Peripheral Artery Disease
Peripheral artery disease, or PAD, is a condition in which narrowed arteries constrict blood flow to the extremities (usually the legs). This results in pain when walking because there isn’t enough blood flow to keep up with the demand.
While some people with PAD are asymptomatic, those who do have symptoms of PAD may experience:
- Painful leg cramps after exertion (walking, going up stairs, exercise)
- Numb or weak legs
- Foot that’s colder than rest of body
- Sores on feet/legs that won’t heal
- Slower growth of toenails
- Hair loss on feet and legs
- Shiny skin on legs/change in color of legs
- Weak pulse in legs and feet
- Physical exam: Your doctor will begin with a physical exam.
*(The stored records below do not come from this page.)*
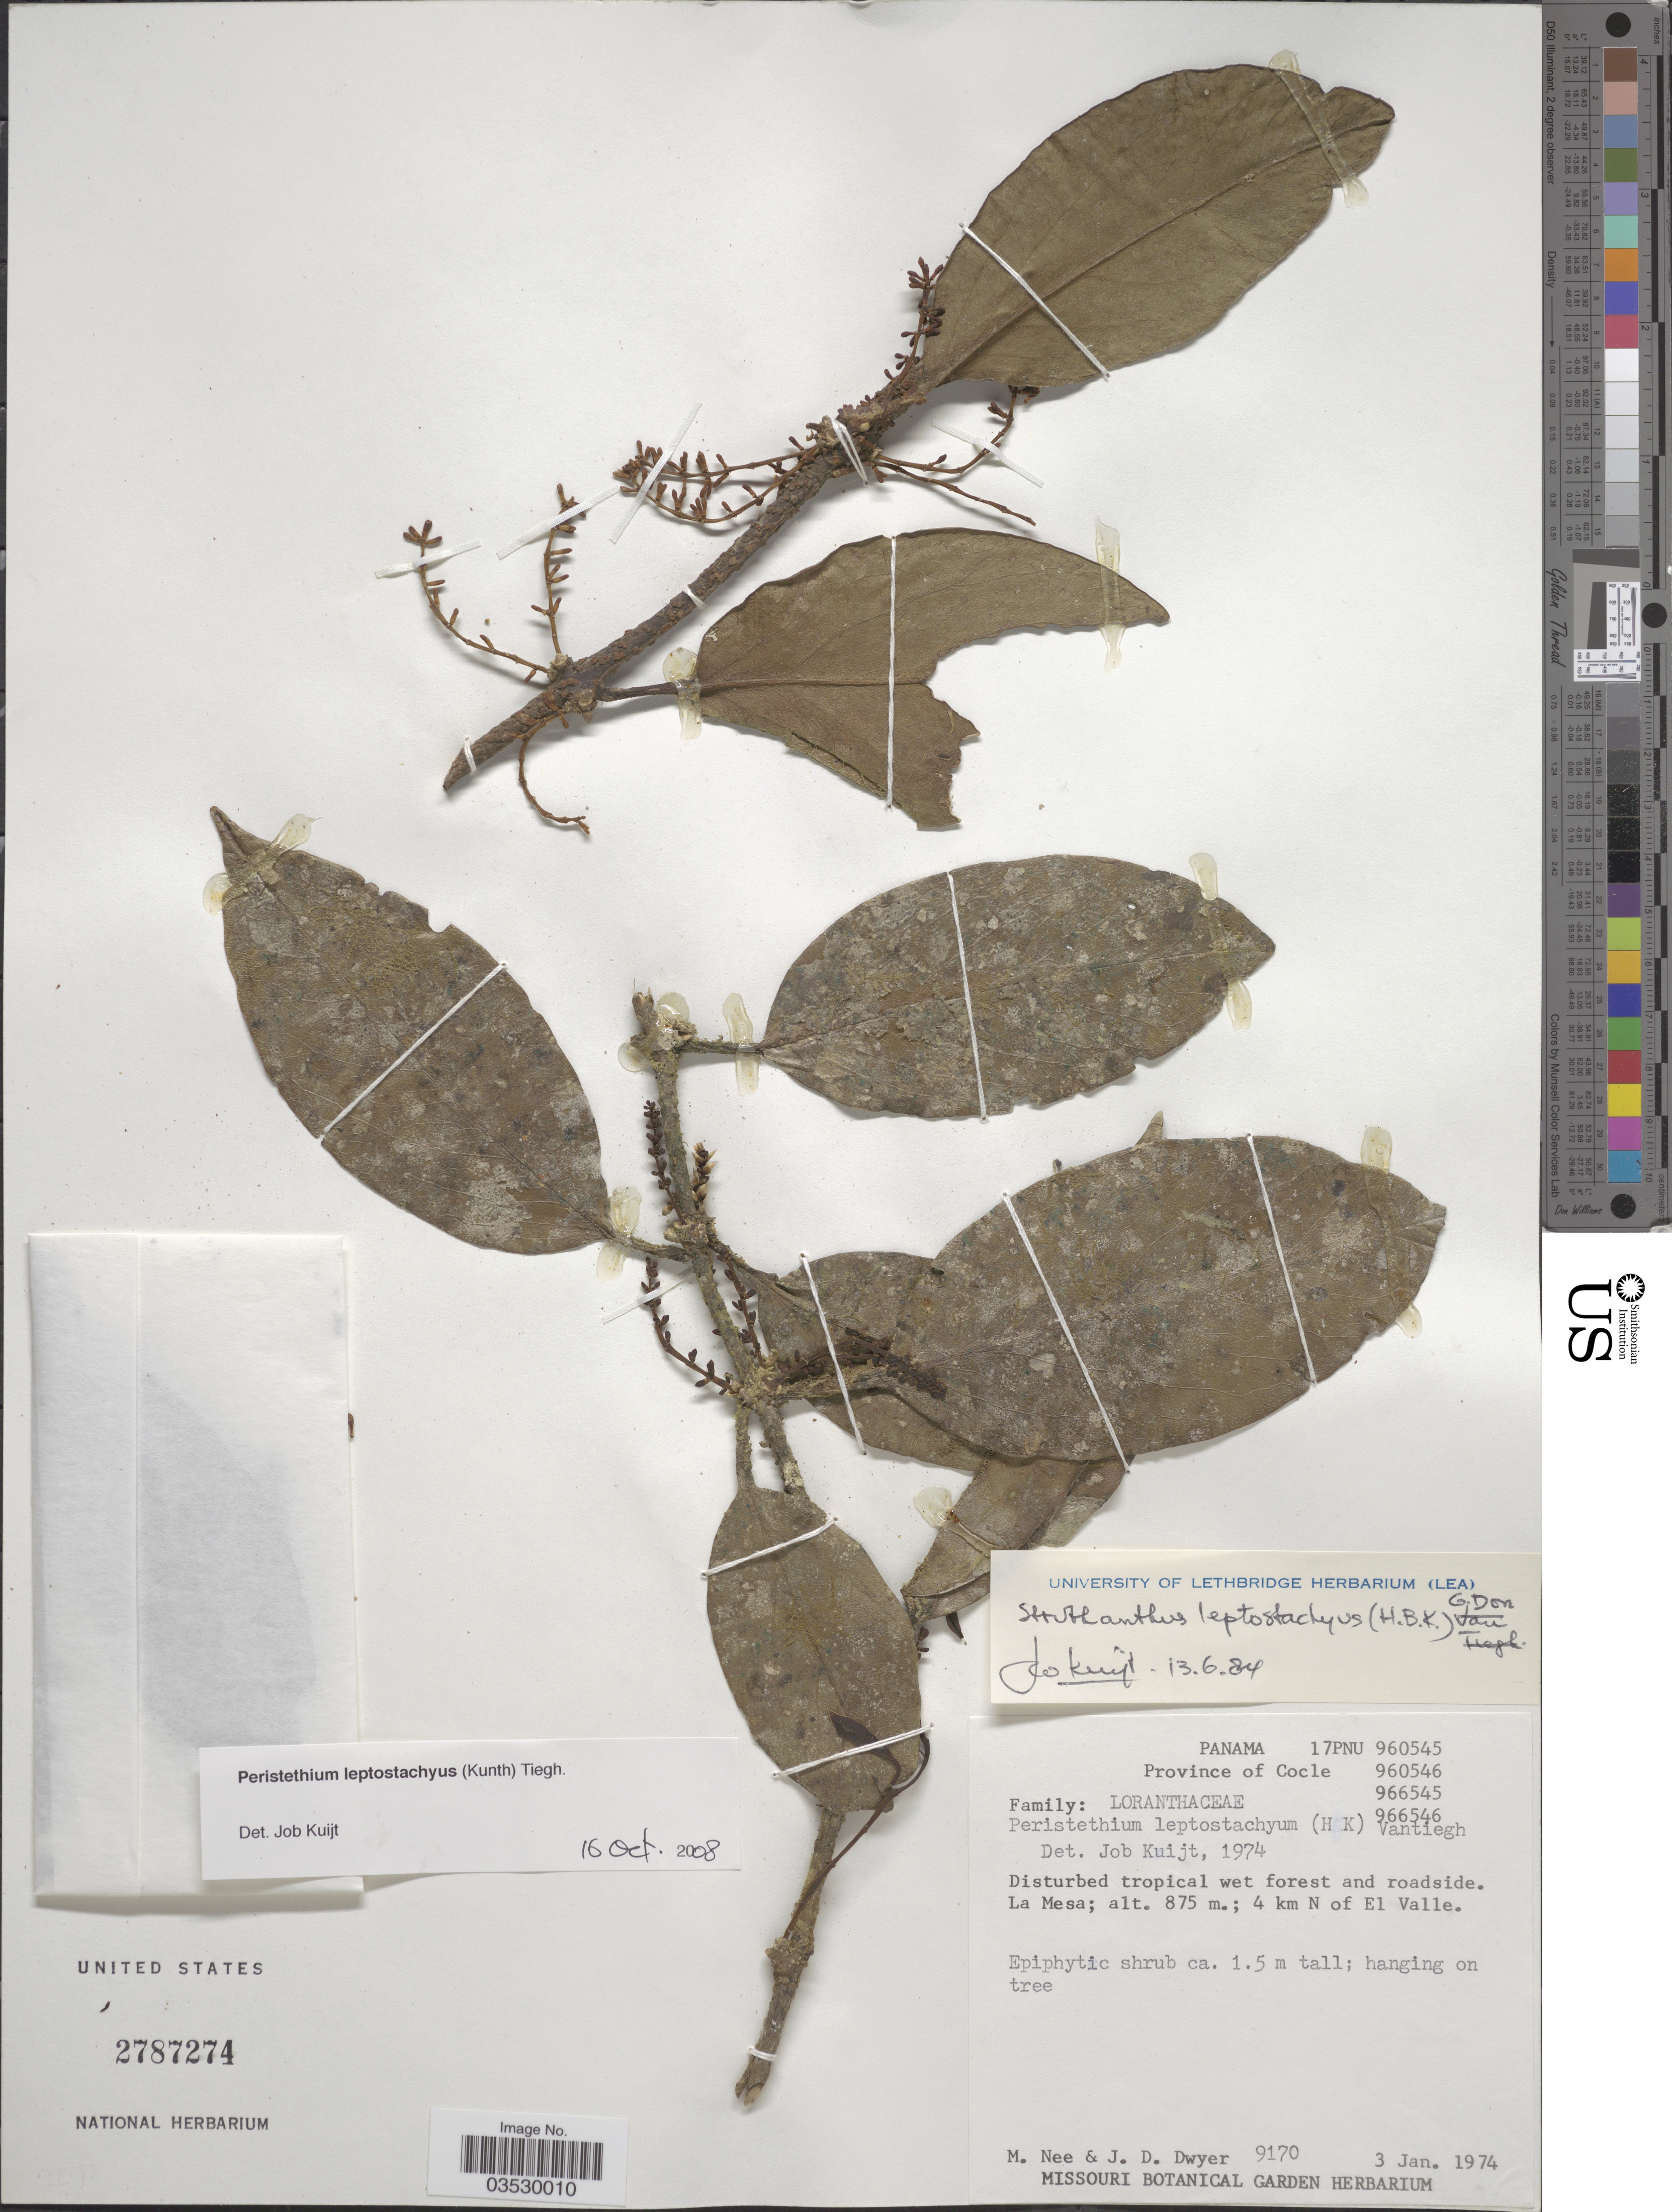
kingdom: Plantae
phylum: Tracheophyta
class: Magnoliopsida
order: Santalales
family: Loranthaceae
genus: Struthanthus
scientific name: Struthanthus leptostachyus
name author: Kunth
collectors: M. Nee & J. D. Dwyer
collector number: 9170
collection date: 1974-01-03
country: Panama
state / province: Coclé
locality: La Mesa; 4 km N of El Valle.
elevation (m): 875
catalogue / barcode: US 2787274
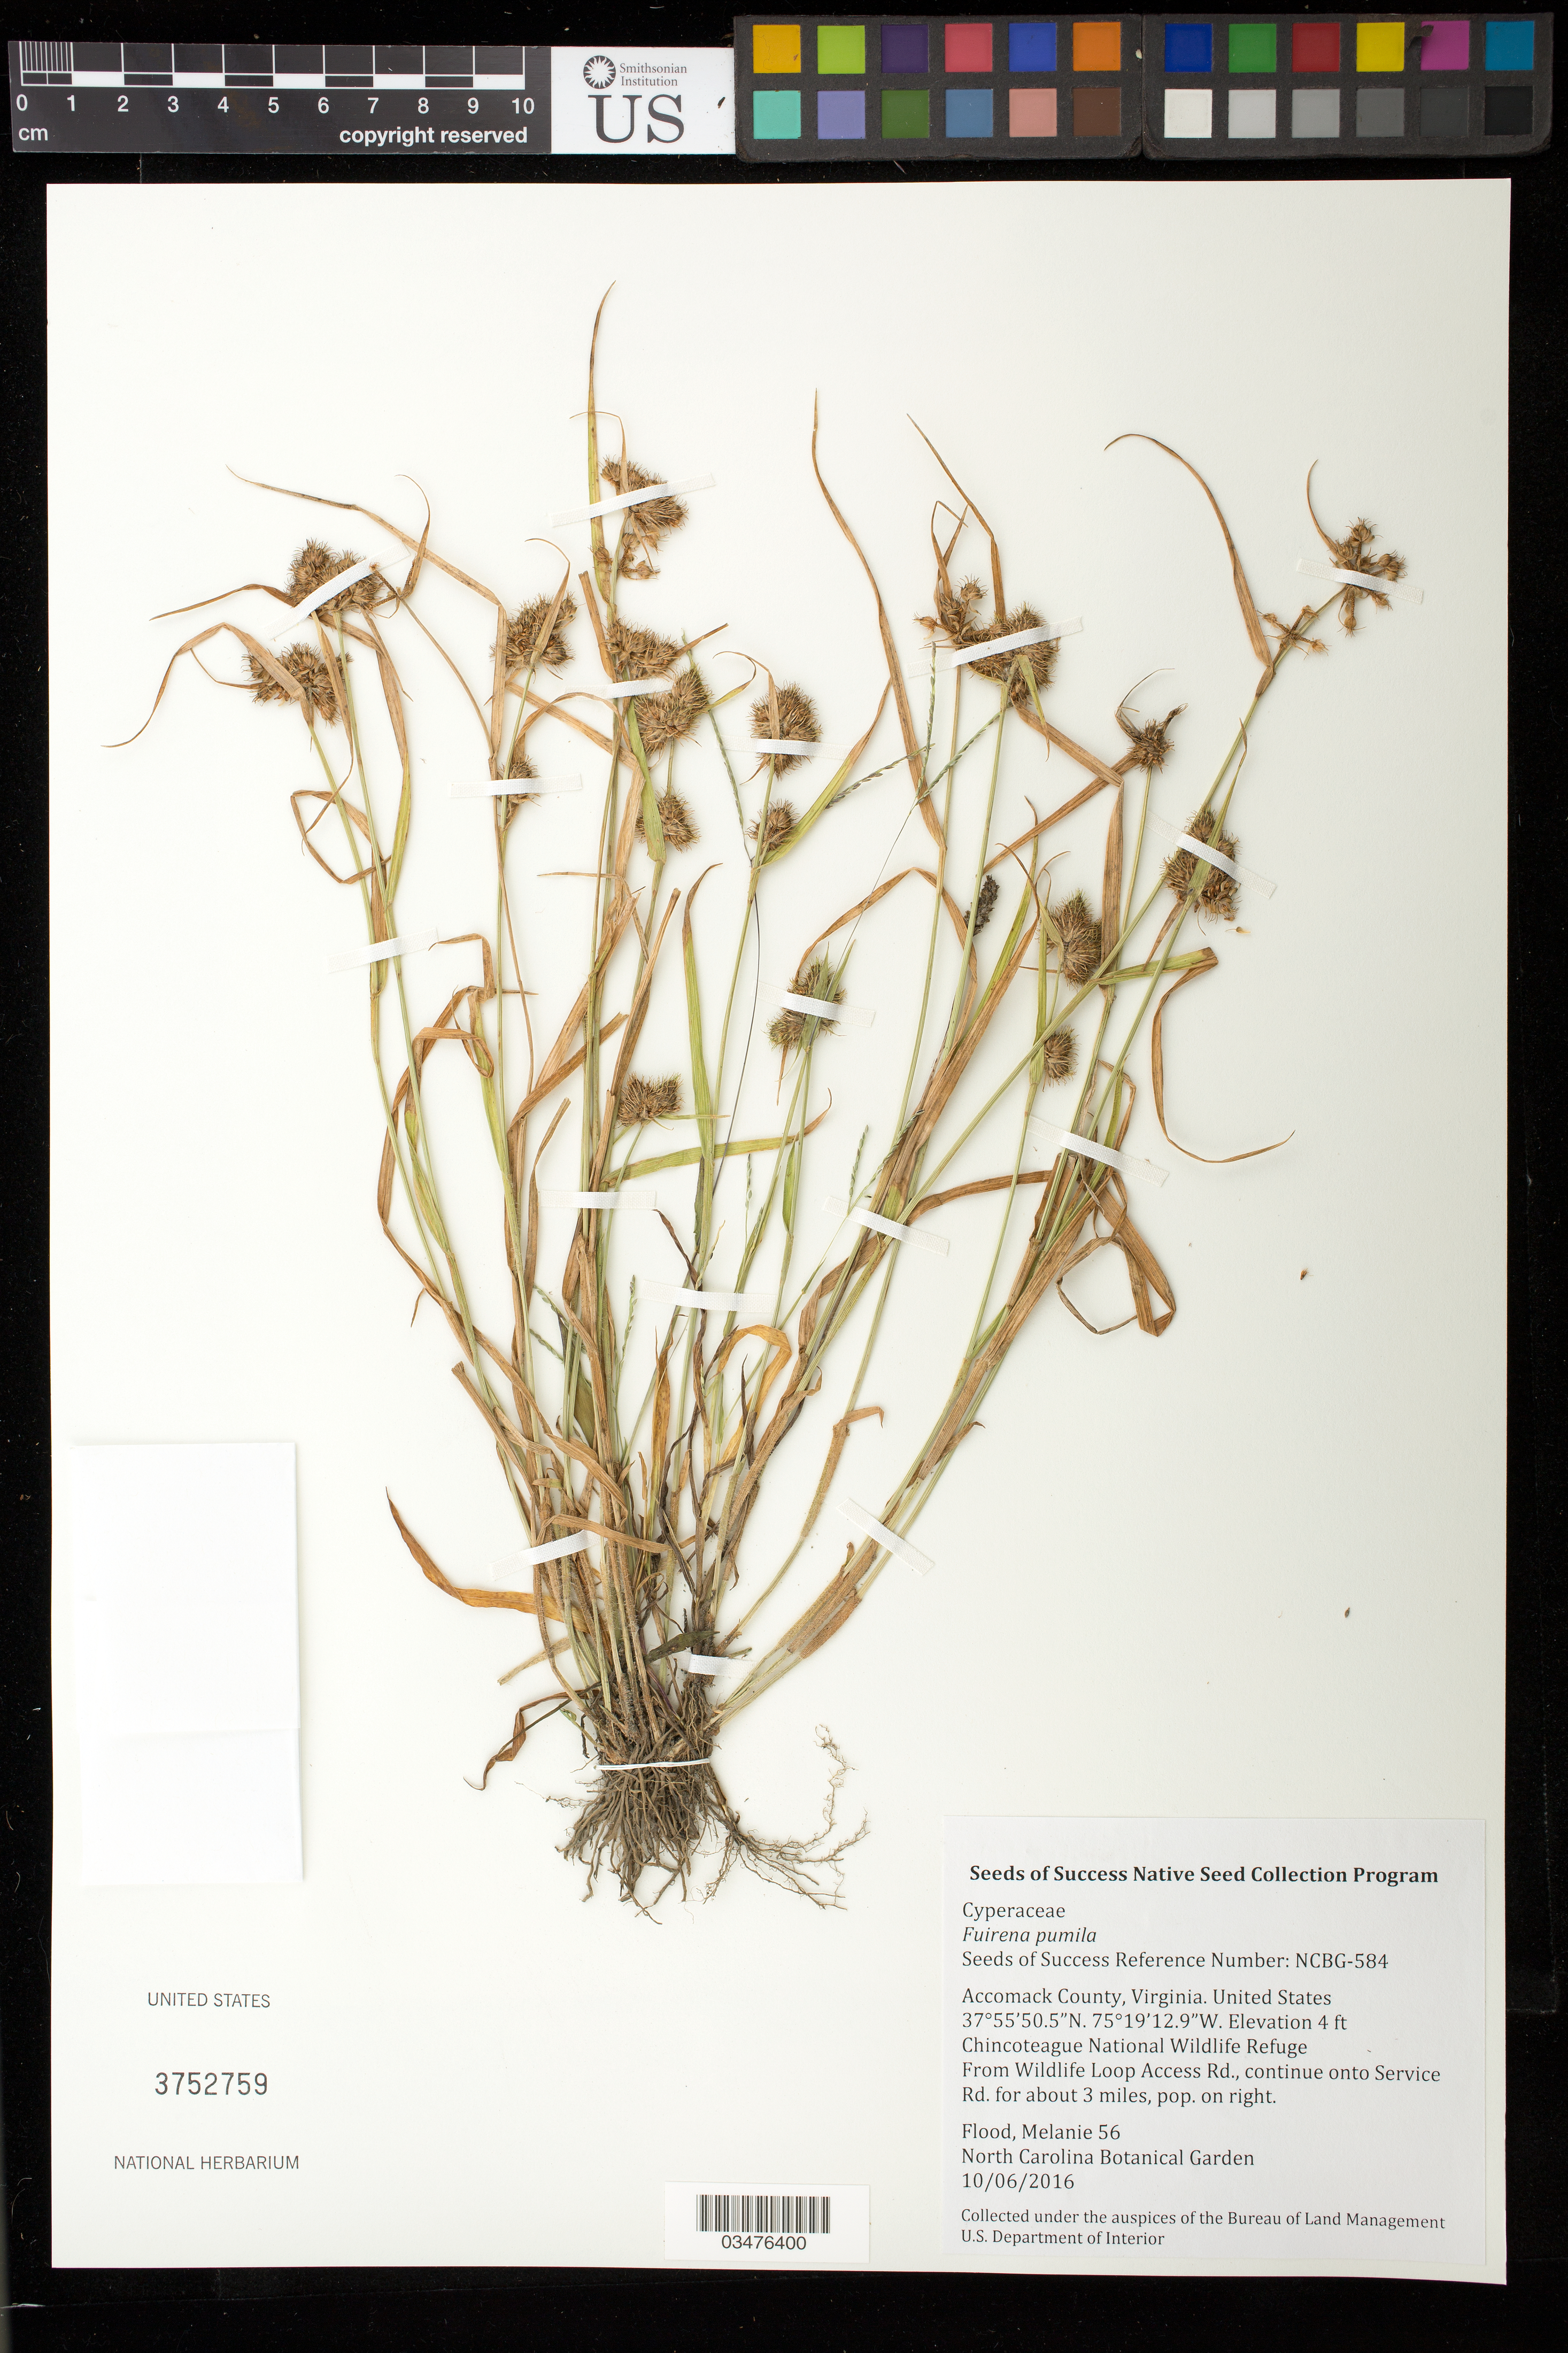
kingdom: Plantae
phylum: Tracheophyta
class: Liliopsida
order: Poales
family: Cyperaceae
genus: Fuirena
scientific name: Fuirena pumila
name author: (Torr.) Spreng.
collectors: M. Flood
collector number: NCBG-584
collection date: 2016-10-06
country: United States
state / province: Virginia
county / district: Accomack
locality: Chincoteague National Wildlife Refuge, Service Rd. from Wildlife Loop for 3 mi.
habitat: Roadside grassland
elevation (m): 1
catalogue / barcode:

Signs of PAD may be uncovered in many ways during the exam, whether it’s a wound that isn’t healing or the lack of a pulse in one of your legs.
- Blood work: Tests may be given to measure cholesterol and triglyceride levels and for diabetes.
- Ankle-brachial index: This test compares the blood pressure in your ankle with that in your arm.
- Ultrasound and/or angiography: Used to identify blocked or narrowed arteries.
After diagnosis, there are different treatment options depending on the severity of the disease.
- Lifestyle changes: In order to stop the progression of the disease and reduce your risk for heart attack and stroke, it is important to follow your doctor’s recommendations for diet and exercise changes, and if you smoke, quitting will have a positive effect on your health.
- Medications: Your doctor may prescribe medications to reduce your risk for heart attack and stroke, as well as to manage the pain caused by PAD. Depending on the specifics of your disease, you may need to take medicine for high blood pressure, high cholesterol and diabetes.
- Surgery: In some cases, your doctor may recommend angioplasty, bypass surgery or thrombolytic therapy.